─── Excerpt ───
In 1930, Spanish thinker Jose Ortega y Gasset wrote: "To wonder is to begin to understand. This is the luxury special to the intellectual man." Ortega y Gasset penned these words as a caution against the approach of mass politics and as an exhortation to the intelligentsia to use their lives of luxury for positive social purposes. He prided himself as an aristocrat and contrasted his duties with those of the humble "football fan."
It is an unfortunate truth that, on the whole, the conventional definitions of "luxury" for the intellectual man and for the college student fail to intersect. Indeed, for the average college student it probably comes closer to watching football than seeking intellectual "wonder."
Luxury isn't something we normally associate with scholarly toil. Etched into our minds are all-nighters and marathon study sessions.
But the fact remains: I don't do much around here, neither does anyone else, and most of our needs are patently catered to. I don't cook, I don't clean. I don't even have to work to pay for these services — my parents do. By any definition, my life here is one of luxury.
On-campus living doesn't require much in the way of physical expenditure. Our living space is sustained by a staff of nine-to-fivers, our food is prepared for us three times a day, and many students even outsource responsibility for their laundry.
What's left? If these otherwise commonplace functions of human life are eliminated, the student experience doesn't involve much beyond simple mobility and thought. And even these can be avoided by the supremely idle: Who hasn't desired a bike for the sake of saving five minutes? Who doesn't take the pre-made lecture notes distributed in ECO101?
─── Data rows ───
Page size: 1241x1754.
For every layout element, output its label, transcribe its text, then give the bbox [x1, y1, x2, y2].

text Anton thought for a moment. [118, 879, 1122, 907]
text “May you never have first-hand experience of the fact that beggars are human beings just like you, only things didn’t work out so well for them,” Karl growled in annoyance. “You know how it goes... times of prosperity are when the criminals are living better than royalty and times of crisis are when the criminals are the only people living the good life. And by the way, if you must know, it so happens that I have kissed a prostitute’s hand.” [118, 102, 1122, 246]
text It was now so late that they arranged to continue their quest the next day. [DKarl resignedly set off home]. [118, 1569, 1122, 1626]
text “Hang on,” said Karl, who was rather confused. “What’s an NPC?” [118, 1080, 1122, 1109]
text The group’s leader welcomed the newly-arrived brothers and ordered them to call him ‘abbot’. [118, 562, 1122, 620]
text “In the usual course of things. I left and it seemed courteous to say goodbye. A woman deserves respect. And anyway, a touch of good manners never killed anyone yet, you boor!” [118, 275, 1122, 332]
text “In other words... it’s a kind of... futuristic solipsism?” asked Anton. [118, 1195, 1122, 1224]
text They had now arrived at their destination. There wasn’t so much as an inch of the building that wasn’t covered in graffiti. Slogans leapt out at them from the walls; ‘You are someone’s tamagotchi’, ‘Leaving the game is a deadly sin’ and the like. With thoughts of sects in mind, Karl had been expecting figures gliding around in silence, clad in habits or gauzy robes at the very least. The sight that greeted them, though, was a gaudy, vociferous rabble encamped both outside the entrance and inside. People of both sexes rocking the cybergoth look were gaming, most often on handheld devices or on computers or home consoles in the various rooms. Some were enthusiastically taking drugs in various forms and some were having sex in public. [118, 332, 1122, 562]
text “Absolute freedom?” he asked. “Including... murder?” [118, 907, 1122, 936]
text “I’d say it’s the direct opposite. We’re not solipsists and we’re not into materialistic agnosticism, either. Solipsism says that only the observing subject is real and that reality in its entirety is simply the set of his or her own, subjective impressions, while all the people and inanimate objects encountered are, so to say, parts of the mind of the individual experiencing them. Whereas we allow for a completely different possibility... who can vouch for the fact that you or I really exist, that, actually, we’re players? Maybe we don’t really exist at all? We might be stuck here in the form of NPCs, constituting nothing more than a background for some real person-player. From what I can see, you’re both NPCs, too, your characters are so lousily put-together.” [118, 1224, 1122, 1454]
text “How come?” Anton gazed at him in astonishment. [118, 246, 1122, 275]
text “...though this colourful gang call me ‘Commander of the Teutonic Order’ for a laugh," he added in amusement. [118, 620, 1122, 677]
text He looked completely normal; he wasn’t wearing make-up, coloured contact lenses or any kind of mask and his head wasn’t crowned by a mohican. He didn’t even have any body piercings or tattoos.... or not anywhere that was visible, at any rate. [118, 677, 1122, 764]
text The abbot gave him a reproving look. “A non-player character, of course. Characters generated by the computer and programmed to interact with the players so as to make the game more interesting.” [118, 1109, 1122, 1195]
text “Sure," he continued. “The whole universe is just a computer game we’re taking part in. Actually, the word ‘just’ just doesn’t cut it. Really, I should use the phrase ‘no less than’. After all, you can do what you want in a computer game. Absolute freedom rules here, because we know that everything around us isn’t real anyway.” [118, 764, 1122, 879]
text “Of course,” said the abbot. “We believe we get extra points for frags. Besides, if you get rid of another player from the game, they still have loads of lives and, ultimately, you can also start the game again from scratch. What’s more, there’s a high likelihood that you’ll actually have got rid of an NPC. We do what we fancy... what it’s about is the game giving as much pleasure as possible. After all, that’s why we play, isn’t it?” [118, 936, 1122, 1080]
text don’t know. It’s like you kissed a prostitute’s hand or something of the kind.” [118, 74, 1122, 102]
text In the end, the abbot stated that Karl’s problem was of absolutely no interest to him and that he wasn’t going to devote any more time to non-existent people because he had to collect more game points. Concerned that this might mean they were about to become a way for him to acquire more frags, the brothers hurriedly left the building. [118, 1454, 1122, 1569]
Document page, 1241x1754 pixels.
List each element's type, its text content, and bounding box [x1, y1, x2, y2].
───
*To be done*:
**a.** Answer these questions using the essay:
(i) In what year did Ortega y Gasset write the quoted words?
(ii) How many times a day is food prepared for on-campus students?
(iii) Who pays for the services the writer uses?
**b.** Quote every sentence in the essay that ends with a question mark.
**c.** Reproduce the part of the essay that opens with the words containing "It is an unfortunate" and closes with "one of luxury.", substituting "undergraduate" for "college student".

*Answer list*:
**a.**
(i) 1930
(ii) Three times a day
(iii) The writer's parents

**b.**
What's left?
Who hasn't desired a bike for the sake of saving five minutes?
Who doesn't take the pre-made lecture notes distributed in ECO101?

**c.**
It is an unfortunate truth that, on the whole, the conventional definitions of "luxury" for the intellectual man and for the undergraduate fail to intersect. Indeed, for the average undergraduate it probably comes closer to watching football than seeking intellectual "wonder."
Luxury isn't something we normally associate with scholarly toil. Etched into our minds are all-nighters and marathon study sessions.
But the fact remains: I don't do much around here, neither does anyone else, and most of our needs are patently catered to. I don't cook, I don't clean. I don't even have to work to pay for these services — my parents do. By any definition, my life here is one of luxury.